-- Opening Marker --

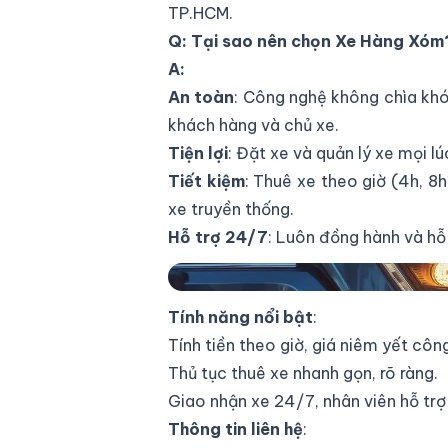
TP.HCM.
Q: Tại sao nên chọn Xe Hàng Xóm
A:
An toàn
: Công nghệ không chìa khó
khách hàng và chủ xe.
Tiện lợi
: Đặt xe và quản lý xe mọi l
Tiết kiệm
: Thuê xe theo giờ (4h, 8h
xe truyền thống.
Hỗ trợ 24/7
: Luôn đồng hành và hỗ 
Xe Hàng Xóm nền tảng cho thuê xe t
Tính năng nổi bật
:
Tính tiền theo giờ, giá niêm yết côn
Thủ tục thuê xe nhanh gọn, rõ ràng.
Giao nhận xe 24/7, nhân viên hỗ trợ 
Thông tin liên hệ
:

-- Closing Marker --
-- Opening Marker --

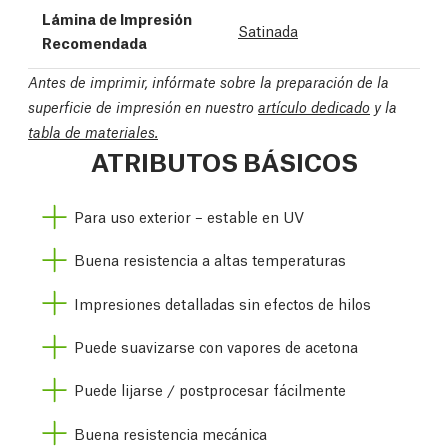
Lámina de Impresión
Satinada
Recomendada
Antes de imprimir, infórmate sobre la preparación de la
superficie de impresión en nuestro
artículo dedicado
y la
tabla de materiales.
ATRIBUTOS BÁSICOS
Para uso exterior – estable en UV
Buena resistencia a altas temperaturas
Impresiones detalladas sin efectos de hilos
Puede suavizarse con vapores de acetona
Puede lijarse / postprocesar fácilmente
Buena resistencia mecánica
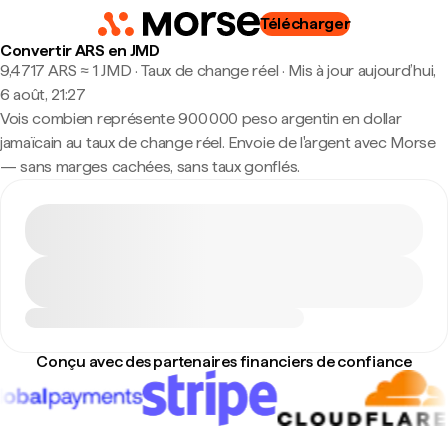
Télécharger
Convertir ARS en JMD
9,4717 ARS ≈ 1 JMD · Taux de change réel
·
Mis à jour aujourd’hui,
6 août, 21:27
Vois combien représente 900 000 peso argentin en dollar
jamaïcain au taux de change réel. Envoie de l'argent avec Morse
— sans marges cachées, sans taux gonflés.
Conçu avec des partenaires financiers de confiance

-- Closing Marker --

§ **Task goal**
Identify every line above that includes the word "Buena", and show those lines.

§ **Final answer**
Buena resistencia a altas temperaturas
Buena resistencia mecánica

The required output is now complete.